I've already learnt so much thank you all. Most other bumps we've come across I've managed to sort, or research but this just had me stumped! I generally think of myself as pretty briskly affectionate with my animals; with horses and dogs, I do usually take the leadership position haha, but I guess we all make mistakes/learn as we go


----------



## Alec Swan (29 December 2015)

It would be difficult,  if not impossible to give any clear explanation of the dog's conduct at times of stress and over a forum without witnessing both the dog's AND your actions and reactions.  All so often a dog will react to the nuances of a handlers conduct,  however subtle the changes may be,  and all that anyone can do is attempt at what may be helpful suggestions.  

The best that anyone who's only able to read your posts can do,  is to say "Well,  it 'could be' or 'it sounds like' &#8230;&#8230;.. ".  That said,  as with horses,  if a fearful situation arises then generally,  the least helpful course of action is to turn and walk the other way because this simply reinforces that the animal's concerns are valid.  Better I believe,  to have the dog understand that you will be obeyed,  and that's best achieved I suspect,  by not overreacting,  but by a simple no-nonsense approach and if you're able,  by insisting upon eye contact,  though with ideas which are already in place,  that's easier said than done!

Alec.


----------



## Dry Rot (29 December 2015)

Molly'sMama said:



			DR- when you say ''I will have the dog on the lead or check cord to start with, give the sharp command "Leave!" coupled with a jerk on the lead or cord, and smartly march off in the opposite drection. Once the dog is paying attention to me, it will get praised and reassurance. '' - is that what you mean you do to initially train the generic command Leave?

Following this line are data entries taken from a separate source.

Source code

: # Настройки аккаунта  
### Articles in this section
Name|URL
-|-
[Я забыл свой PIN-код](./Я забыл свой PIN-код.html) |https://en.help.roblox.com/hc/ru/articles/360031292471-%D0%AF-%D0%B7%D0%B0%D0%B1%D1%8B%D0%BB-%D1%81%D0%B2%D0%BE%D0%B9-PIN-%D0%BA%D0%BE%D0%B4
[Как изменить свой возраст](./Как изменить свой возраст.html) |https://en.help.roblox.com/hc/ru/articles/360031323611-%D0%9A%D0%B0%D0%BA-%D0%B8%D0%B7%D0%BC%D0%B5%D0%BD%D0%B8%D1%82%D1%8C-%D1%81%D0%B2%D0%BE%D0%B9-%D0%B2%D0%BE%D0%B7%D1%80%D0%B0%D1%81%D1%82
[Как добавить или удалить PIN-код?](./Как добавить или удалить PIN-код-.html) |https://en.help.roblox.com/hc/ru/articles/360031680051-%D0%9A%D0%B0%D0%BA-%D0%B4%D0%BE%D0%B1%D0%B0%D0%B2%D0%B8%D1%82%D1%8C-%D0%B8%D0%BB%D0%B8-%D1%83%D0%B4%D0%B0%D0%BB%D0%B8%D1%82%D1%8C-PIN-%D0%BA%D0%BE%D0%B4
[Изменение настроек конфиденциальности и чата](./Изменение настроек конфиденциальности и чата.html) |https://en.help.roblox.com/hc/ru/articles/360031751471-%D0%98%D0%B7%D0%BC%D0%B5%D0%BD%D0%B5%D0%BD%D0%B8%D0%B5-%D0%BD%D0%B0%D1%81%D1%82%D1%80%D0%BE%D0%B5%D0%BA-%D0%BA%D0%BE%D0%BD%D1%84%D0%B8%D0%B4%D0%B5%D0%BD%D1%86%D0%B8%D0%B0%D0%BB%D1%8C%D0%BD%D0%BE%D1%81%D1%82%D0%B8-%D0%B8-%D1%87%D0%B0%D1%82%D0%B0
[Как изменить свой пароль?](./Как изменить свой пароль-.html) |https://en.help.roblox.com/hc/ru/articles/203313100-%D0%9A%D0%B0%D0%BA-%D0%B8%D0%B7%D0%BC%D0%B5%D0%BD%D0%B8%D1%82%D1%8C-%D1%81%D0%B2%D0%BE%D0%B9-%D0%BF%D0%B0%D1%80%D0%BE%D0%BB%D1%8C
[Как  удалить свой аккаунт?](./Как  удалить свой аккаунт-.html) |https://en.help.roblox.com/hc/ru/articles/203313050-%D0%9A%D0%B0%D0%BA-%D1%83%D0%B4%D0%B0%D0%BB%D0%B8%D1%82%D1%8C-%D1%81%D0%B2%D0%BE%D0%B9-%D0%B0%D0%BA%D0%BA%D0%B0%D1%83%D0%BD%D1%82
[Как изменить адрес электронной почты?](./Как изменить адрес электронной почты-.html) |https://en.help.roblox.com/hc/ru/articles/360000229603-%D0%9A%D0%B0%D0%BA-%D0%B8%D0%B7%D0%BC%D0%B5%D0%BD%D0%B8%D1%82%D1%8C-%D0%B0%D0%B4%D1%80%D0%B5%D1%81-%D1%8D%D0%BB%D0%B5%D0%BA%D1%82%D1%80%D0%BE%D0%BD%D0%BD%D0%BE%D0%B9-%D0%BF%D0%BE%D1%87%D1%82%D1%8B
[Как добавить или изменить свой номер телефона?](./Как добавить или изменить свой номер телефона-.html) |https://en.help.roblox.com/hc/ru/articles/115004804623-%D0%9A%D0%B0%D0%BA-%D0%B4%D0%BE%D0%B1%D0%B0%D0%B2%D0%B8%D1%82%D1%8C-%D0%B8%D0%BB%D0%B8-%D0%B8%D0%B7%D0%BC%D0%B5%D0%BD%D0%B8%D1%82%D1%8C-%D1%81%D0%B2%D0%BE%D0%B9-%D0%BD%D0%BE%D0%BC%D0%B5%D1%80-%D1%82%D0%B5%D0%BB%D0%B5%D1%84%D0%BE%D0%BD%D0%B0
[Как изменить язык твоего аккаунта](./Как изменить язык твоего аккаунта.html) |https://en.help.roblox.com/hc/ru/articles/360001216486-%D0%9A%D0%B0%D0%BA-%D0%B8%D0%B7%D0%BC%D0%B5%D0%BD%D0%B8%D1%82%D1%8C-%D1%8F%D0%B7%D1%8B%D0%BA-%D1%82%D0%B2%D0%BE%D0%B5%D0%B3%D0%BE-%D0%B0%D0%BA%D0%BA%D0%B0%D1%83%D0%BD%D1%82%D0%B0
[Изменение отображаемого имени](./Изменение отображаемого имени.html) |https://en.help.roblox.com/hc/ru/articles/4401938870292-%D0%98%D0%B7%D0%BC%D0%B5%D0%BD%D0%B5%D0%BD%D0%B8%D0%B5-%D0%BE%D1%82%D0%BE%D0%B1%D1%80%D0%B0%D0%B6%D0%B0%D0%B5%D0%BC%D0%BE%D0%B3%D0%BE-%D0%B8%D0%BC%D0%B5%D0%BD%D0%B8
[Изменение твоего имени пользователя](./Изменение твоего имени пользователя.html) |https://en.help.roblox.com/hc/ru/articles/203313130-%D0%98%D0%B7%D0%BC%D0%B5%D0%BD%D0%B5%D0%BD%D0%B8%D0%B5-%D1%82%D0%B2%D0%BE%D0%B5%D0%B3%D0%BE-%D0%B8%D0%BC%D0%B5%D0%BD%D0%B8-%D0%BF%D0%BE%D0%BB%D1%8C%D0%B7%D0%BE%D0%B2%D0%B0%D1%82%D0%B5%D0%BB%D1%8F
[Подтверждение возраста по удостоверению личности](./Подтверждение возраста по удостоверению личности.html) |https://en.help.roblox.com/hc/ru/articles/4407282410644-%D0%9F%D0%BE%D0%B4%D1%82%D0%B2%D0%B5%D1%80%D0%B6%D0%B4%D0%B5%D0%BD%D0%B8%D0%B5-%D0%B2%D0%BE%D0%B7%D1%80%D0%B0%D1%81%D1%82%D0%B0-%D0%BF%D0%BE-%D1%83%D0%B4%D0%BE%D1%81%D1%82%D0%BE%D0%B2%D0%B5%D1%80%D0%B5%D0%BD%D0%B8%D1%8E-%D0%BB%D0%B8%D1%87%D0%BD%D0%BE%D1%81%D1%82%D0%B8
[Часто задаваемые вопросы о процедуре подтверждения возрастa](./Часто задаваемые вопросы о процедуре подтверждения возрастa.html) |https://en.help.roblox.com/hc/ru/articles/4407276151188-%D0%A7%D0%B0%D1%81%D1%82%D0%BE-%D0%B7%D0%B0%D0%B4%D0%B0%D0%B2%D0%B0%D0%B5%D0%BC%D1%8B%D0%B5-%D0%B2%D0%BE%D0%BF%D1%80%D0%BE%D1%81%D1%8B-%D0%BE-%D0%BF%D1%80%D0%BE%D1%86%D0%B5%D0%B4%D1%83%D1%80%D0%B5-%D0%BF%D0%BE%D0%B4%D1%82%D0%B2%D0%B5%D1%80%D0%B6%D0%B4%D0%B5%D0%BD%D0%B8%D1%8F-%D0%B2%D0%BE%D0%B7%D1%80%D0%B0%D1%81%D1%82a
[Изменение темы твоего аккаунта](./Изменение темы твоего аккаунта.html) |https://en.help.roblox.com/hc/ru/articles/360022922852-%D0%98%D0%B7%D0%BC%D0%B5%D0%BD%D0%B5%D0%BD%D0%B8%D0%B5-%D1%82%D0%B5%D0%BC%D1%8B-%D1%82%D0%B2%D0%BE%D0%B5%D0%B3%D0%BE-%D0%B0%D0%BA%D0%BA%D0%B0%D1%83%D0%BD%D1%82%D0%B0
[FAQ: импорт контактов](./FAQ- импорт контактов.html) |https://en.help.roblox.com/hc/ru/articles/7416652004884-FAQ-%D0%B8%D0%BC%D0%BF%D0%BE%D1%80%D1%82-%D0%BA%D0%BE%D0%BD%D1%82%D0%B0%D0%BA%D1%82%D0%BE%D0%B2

.....also should I turn on my heel and make him walk the other way to the incoming dog, or make him go past it/the way we were going?
		
Click to expand...

Yes, pretty much that. The jerk on the lead should be accompanied by the "Leave!" command, then immediately walk off in the opposite direction. Obviously, that isn't going to work if the other dog is approaching and quite close as now your dog is in retreat which is canine body language for "I am running away". So much in dog training is watching for subtle signals and responding to them. But, yes, a sharp tug and a "Leave" should disengage your dog so that it is at least not in that aggressive stance of staring. Then, if you don't want your dog to interact, just walk on by with another jerk on the lead if your dog looks in the direction of the other. As Alec says, there cannot be any hard and fast rules as it will depend entirely on the situation on hand. You have to read the body language!

My pups do this lying down and staring. It usually happens before they make a play attack on the other and is part of the game. So it is not necessarily a bad thing, but it does no harm to be able to disengage your dog with the "Leave" and it will get you out of many tricky situations.


----------